(Extrait source):
━━━━━━━━━━━━━━━━
En proposant une exposition sur la vie et les engagements de Missak Manouchian, Poète et résistant, réalisée par le Musée de la Résistance nationale de Champigny-sur-Marne, elle sera présentée quelque temps au sein de cette Maison des services public de Penhars, et tournera ensuite dans tous les quartiers de la ville. Elle est particulièrement pédagogique et saura toucher tous les publics, notamment les plus jeunes.
Mais aussi, par décision du dernier Conseil municipal, Missak et Mélinée Manouchian donneront leurs noms à l’un des ronds-points du Boulevard de France, récemment aménagé ; Beau symbole, marqueur à jamais de leur engagement, dans ce quartier où se côtoient toutes les conditions sociales, les origines et les cultures. Tous enfants de Quimper. Ils voisineront très prochainement sur ce Boulevard de France avec Marc Bloch, l’un de nos grands historiens, victimes également de la terreur nazie. Beau témoignage de cet amour en commun pour notre pays, ils se rejoignent dans le cheminement du boulevard de France.
━━━━━━━━━━━━━━━━
(Coordonnées des cadres de délimitation)
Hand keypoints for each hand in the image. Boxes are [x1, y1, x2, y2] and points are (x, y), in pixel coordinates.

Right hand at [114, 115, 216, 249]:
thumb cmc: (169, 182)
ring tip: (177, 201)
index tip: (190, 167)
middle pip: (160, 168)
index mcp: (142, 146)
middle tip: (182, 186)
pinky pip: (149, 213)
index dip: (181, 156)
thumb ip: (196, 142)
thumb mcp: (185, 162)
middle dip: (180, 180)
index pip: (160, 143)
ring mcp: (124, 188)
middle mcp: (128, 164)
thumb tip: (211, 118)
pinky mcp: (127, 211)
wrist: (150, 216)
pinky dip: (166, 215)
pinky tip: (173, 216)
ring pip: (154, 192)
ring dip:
━━━━━━━━━━━━━━━━
(Consigne):
Résumez en deux phrases l'extrait sur l'hommage à Missak Manouchian.

(Réponse proposée):
Une exposition pédagogique sur la vie et les engagements de Missak Manouchian, poète et résistant, réalisée par le Musée de la Résistance nationale de Champigny-sur-Marne, sera présentée quelque temps à Penhars puis tournera dans tous les quartiers de la ville. Par décision du dernier Conseil municipal, Missak et Mélinée Manouchian donneront leurs noms à un rond-point du Boulevard de France, où ils voisineront avec l'historien Marc Bloch, lui aussi victime de la terreur nazie.